The fateful attack began at 4 a.m. on 15 July after four hours of artillery preparation. Its object was to encircle the Montagne de Reims, the chief bastion of the line of communications between Paris and the eastern front on the Meuse, and to extend the German hold on the Marne from Dormans as far as Châlons. There were two converging attacks, one on the twenty-six miles of front which Gouraud held east of Reims between Prunay and Massiges, and the other on a twenty-two mile line south-west of Reims between Vrigny and Fossoy on the Marne above Château-Thierry. For each attack Ludendorff used fifteen divisions, with others in reserve.

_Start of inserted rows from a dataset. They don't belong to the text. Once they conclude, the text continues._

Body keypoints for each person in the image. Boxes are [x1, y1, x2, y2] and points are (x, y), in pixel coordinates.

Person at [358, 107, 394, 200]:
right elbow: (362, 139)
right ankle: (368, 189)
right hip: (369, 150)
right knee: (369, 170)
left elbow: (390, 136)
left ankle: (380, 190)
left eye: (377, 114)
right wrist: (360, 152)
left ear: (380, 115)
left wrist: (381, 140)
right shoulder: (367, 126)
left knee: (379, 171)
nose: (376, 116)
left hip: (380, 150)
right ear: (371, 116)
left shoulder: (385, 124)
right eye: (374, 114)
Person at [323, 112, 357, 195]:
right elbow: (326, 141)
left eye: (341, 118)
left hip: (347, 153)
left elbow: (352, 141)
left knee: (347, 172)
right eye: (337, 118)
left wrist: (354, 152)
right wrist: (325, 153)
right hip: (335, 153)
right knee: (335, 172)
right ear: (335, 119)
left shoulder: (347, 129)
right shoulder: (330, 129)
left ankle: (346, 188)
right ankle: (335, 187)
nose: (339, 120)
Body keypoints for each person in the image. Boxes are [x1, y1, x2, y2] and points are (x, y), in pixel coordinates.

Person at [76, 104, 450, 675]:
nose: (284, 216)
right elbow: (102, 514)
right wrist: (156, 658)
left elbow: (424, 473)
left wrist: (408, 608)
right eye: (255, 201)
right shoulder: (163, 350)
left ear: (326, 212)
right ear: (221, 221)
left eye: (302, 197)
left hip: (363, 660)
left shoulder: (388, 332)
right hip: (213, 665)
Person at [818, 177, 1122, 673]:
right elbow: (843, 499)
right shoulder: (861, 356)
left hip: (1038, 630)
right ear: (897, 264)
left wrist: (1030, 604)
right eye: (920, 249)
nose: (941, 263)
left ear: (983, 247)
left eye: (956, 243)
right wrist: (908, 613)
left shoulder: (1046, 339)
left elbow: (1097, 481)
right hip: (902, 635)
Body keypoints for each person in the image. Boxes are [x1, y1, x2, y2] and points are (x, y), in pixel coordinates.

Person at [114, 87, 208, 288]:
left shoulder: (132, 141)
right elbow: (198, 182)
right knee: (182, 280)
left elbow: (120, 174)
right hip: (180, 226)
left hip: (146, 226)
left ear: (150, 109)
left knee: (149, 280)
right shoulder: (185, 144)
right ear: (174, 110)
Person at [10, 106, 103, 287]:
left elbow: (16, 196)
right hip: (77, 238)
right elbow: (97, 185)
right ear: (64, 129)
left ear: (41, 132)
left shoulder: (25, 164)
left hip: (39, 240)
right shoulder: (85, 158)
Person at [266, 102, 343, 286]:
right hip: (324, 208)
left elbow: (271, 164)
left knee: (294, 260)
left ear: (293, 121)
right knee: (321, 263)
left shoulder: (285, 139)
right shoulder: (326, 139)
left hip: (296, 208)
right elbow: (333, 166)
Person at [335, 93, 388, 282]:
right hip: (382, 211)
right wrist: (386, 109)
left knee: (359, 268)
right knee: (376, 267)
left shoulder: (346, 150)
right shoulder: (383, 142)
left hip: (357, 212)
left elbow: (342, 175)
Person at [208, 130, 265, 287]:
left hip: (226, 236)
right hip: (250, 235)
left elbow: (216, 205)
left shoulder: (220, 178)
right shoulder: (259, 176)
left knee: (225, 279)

On both fronts he found Foch prepared to counter the tactics which had been so successful in the earlier stages of the offensive. The first line was lightly held, and the Germans were shaken by a skilfully arranged bombardment as they crossed the zone between it and the real French defences. Upon these in Champagne they made no impression whatever. Prunay, Prosnes, Auberive, and Tahure were yielded at first, but recovered by counter-attacks; the French lost no guns, and their casualties were insignificant. Gouraud more than anyone else had frustrated Ludendorff's last offensive. South-west of Reims the Germans were rather more successful. They pushed across the Marne to a depth of some three miles between Mezy and Dormans, and in three days advanced up it past Châtillon towards Épernay as far as Rueil. Similar progress was made eastwards on the line between the Marne and Vrigny. But the gate-posts were firmly held at Fossoy with American assistance, and at Vrigny with that of the British and Italian divisions which under Berthelot did some of their best fighting in the war. By the evening of the 17th the Entente forces were successfully counter-attacking all along the line, and at dawn on the 18th Foch delivered the blow which converted the German advance into a retreat, and began a triumphal progress which did not stop until four months later the enemy sued for peace.